→ **TO DO**
The expected output is the data below, character for character, without its pictures.
(PROVIDED DATA Opens)
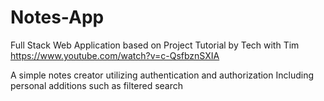 # Notes-App
Full Stack Web Application based on Project Tutorial by Tech with Tim https://www.youtube.com/watch?v=c-QsfbznSXIA 

A simple notes creator utilizing authentication and authorization 
Including personal additions such as filtered search
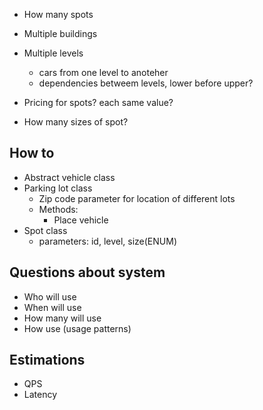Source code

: - How many spots
- Multiple buildings
- Multiple levels 
    - cars from one level to anoteher
    - dependencies betweem levels, lower before upper?
- Pricing for spots? each same value?

- How many sizes of spot?


## How to
- Abstract vehicle class
- Parking lot class
    - Zip code parameter for location of different lots
    - Methods:
        - Place vehicle
- Spot class
    - parameters: id, level, size(ENUM)






## Questions about system
- Who will use
- When will use
- How many will use
- How use (usage patterns)

## Estimations
- QPS
- Latency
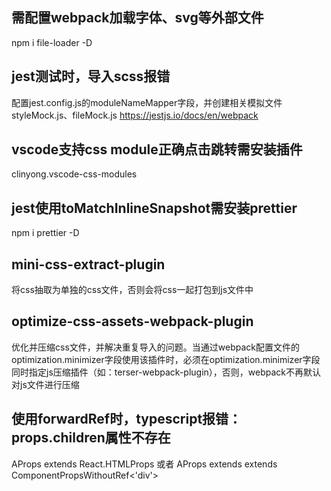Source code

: ## 需配置webpack加载字体、svg等外部文件
npm i file-loader -D

## jest测试时，导入scss报错
配置jest.config.js的moduleNameMapper字段，并创建相关模拟文件styleMock.js、fileMock.js
https://jestjs.io/docs/en/webpack 

## vscode支持css module正确点击跳转需安装插件
clinyong.vscode-css-modules

## jest使用toMatchInlineSnapshot需安装prettier
npm i prettier -D

## mini-css-extract-plugin
将css抽取为单独的css文件，否则会将css一起打包到js文件中

## optimize-css-assets-webpack-plugin
优化并压缩css文件，并解决重复导入的问题。当通过webpack配置文件的optimization.minimizer字段使用该插件时，必须在optimization.minimizer字段同时指定js压缩插件（如：terser-webpack-plugin），否则，webpack不再默认对js文件进行压缩

## 使用forwardRef时，typescript报错：props.children属性不存在
AProps extends React.HTMLProps<HTMLDivElement> 或者 AProps extends extends ComponentPropsWithoutRef<'div'> 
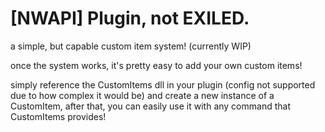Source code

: # [NWAPI] Plugin, not EXILED.
a simple, but capable custom item system! (currently WIP)

once the system works, it's pretty easy to add your own custom items!

simply reference the CustomItems dll in your plugin (config not supported due to how complex it would be) and create a new instance of a CustomItem, after that, you can easily use it with any command that CustomItems provides!
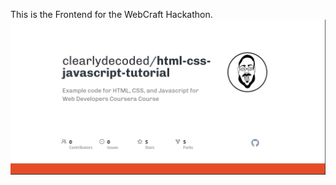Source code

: This is the Frontend for the WebCraft Hackathon.
![download](https://github.com/vikrant886/frontend/blob/master/src/components/Ui.png)
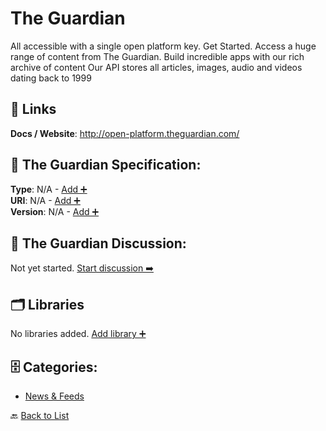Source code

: # The Guardian

All accessible with a single open platform key. Get Started. Access a huge range of content from The Guardian. Build incredible apps with our rich archive of content Our API stores all articles, images, audio and videos dating back to 1999

##  🔗 Links
**Docs / Website**: http://open-platform.theguardian.com/

## 🧬 The Guardian Specification:
**Type**: N/A - [Add ➕](https://github.com/apis-list/apis-list/edit/main/apis.yaml#L19223)  
**URI**: N/A - [Add ➕](https://github.com/apis-list/apis-list/edit/main/apis.yaml#L19223)  
**Version**: N/A - [Add ➕](https://github.com/apis-list/apis-list/edit/main/apis.yaml#L19223)

## 💬 The Guardian Discussion:
Not yet started. [Start discussion ➡️](https://github.com/apis-list/apis-list/discussions/new)

## 🗂️ Libraries

No libraries added. [Add library ➕](https://github.com/apis-list/apis-list/edit/main/apis.yaml#L19223)    


## 🗄️ Categories:
- [News & Feeds](https://github.com/apis-list/apis-list#news--feeds-)

🔙  [Back to List](https://github.com/apis-list/apis-list)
(PROVIDED DATA Closes)
→ **SOLUTION FOR THIS PROBLEM**
 # Notes-App
Full Stack Web Application based on Project Tutorial by Tech with Tim https://www.youtube.com/watch?v=c-QsfbznSXIA 

A simple notes creator utilizing authentication and authorization 
Including personal additions such as filtered search
Source code

: - How many spots
- Multiple buildings
- Multiple levels 
    - cars from one level to anoteher
    - dependencies betweem levels, lower before upper?
- Pricing for spots? each same value?

- How many sizes of spot?


## How to
- Abstract vehicle class
- Parking lot class
    - Zip code parameter for location of different lots
    - Methods:
        - Place vehicle
- Spot class
    - parameters: id, level, size(ENUM)






## Questions about system
- Who will use
- When will use
- How many will use
- How use (usage patterns)

## Estimations
- QPS
- Latency
Source code

: ## 需配置webpack加载字体、svg等外部文件
npm i file-loader -D

## jest测试时，导入scss报错
配置jest.config.js的moduleNameMapper字段，并创建相关模拟文件styleMock.js、fileMock.js
https://jestjs.io/docs/en/webpack 

## vscode支持css module正确点击跳转需安装插件
clinyong.vscode-css-modules

## jest使用toMatchInlineSnapshot需安装prettier
npm i prettier -D

## mini-css-extract-plugin
将css抽取为单独的css文件，否则会将css一起打包到js文件中

## optimize-css-assets-webpack-plugin
优化并压缩css文件，并解决重复导入的问题。当通过webpack配置文件的optimization.minimizer字段使用该插件时，必须在optimization.minimizer字段同时指定js压缩插件（如：terser-webpack-plugin），否则，webpack不再默认对js文件进行压缩

## 使用forwardRef时，typescript报错：props.children属性不存在
AProps extends React.HTMLProps<HTMLDivElement> 或者 AProps extends extends ComponentPropsWithoutRef<'div'> 
Source code

: # [NWAPI] Plugin, not EXILED.
a simple, but capable custom item system! (currently WIP)

once the system works, it's pretty easy to add your own custom items!

simply reference the CustomItems dll in your plugin (config not supported due to how complex it would be) and create a new instance of a CustomItem, after that, you can easily use it with any command that CustomItems provides!
Source code

: This is the Frontend for the WebCraft Hackathon.
![download](https://github.com/vikrant886/frontend/blob/master/src/components/Ui.png)
Source code

: # The Guardian

All accessible with a single open platform key. Get Started. Access a huge range of content from The Guardian. Build incredible apps with our rich archive of content Our API stores all articles, images, audio and videos dating back to 1999

##  🔗 Links
**Docs / Website**: http://open-platform.theguardian.com/

## 🧬 The Guardian Specification:
**Type**: N/A - [Add ➕](https://github.com/apis-list/apis-list/edit/main/apis.yaml#L19223)  
**URI**: N/A - [Add ➕](https://github.com/apis-list/apis-list/edit/main/apis.yaml#L19223)  
**Version**: N/A - [Add ➕](https://github.com/apis-list/apis-list/edit/main/apis.yaml#L19223)

## 💬 The Guardian Discussion:
Not yet started. [Start discussion ➡️](https://github.com/apis-list/apis-list/discussions/new)

## 🗂️ Libraries

No libraries added. [Add library ➕](https://github.com/apis-list/apis-list/edit/main/apis.yaml#L19223)    


## 🗄️ Categories:
- [News & Feeds](https://github.com/apis-list/apis-list#news--feeds-)

🔙  [Back to List](https://github.com/apis-list/apis-list)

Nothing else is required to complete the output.